> TASK DIRECTIONS
Search the material below for the string "сервис" and copy each line where it appears.

> INPUT DATA

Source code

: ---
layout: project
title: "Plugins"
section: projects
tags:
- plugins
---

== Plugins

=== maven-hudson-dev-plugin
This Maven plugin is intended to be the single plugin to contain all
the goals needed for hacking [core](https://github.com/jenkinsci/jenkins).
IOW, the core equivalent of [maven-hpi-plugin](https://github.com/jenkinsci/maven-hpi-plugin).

--

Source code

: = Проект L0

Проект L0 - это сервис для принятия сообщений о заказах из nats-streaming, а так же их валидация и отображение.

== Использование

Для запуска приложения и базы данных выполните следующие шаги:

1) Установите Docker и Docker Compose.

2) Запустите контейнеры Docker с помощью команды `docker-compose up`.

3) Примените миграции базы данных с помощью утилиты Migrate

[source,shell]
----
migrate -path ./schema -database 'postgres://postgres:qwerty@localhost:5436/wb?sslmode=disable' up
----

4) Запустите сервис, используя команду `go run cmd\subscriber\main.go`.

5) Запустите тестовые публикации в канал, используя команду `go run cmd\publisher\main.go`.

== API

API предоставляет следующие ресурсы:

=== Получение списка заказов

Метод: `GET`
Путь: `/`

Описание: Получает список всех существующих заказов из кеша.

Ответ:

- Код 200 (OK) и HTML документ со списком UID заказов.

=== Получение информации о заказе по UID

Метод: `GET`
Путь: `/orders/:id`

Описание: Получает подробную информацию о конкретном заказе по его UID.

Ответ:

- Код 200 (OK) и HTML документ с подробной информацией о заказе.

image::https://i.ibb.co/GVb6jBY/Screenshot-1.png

> ANSWER FOR THIS EXERCISE
Проект L0 - это сервис для принятия сообщений о заказах из nats-streaming, а так же их валидация и отображение.
4) Запустите сервис, используя команду `go run cmd\subscriber\main.go`.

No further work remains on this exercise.